NEWS

Vaxevanis wins press award, says would go to jail for beliefs

Investigative journalist Costas Vaxevanis, who published a version of the so-called Lagarde list of wealthy Greek depositors last October, insisted that it had been his duty to publish the controversial list after receiving the 2012 Index on Censorship Journalism in London late on Thursday.

In his acceptance speech, the text of which was published on Friday in The Guardian which sponsored the award, Vaxevanis said he was prepared to go to jail for his journalistic beliefs. Following his acquittal of violating data privacy laws in Octber, the publisher of the magazine Hot Doc faces a retrial on June 6 after a public prosecutor appealed the decision.
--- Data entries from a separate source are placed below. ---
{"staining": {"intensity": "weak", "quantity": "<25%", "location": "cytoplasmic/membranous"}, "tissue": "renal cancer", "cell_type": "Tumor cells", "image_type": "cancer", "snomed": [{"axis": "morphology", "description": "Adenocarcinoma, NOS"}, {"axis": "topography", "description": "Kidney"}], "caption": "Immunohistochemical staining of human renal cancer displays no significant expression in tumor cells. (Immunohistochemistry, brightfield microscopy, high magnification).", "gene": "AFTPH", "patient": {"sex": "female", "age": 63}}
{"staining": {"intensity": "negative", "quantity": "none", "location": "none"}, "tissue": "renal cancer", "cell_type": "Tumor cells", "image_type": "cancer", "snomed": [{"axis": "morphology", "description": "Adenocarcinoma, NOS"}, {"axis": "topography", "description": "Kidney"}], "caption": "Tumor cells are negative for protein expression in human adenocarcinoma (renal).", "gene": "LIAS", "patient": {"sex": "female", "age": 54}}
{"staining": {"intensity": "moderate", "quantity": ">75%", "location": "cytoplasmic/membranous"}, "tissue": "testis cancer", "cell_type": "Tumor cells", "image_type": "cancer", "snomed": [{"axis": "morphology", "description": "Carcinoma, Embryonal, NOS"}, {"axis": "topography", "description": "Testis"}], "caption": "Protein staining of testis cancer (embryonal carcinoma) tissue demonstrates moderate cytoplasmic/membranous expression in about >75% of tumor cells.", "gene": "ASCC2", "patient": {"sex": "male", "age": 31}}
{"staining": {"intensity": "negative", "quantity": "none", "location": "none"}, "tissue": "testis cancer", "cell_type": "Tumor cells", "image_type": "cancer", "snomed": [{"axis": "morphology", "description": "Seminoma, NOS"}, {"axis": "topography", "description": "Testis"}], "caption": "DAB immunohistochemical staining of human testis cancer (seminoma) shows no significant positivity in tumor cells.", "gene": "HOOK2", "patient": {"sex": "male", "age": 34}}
“I want to state that if I am going to be convicted I will not appeal but I will ask to be put in jail,” Vaxevanis said. “I want to be a journalist in a country that is not afraid of the truth,” he added, pointing to close ties between the Greek media and the political class that “muzzles” objective journalism. “Media barons work in close partnership with the political system. They define what is legal and what should become known to the public,” Vaxevanis said.

At the awards ceremony on Thursday night, Kirsty Hughes, the Index’s chief executive officer praised Vaxevanis for “standing up to an economic and political elite who want to close down debate on one of the biggest crises in Europe’s history.”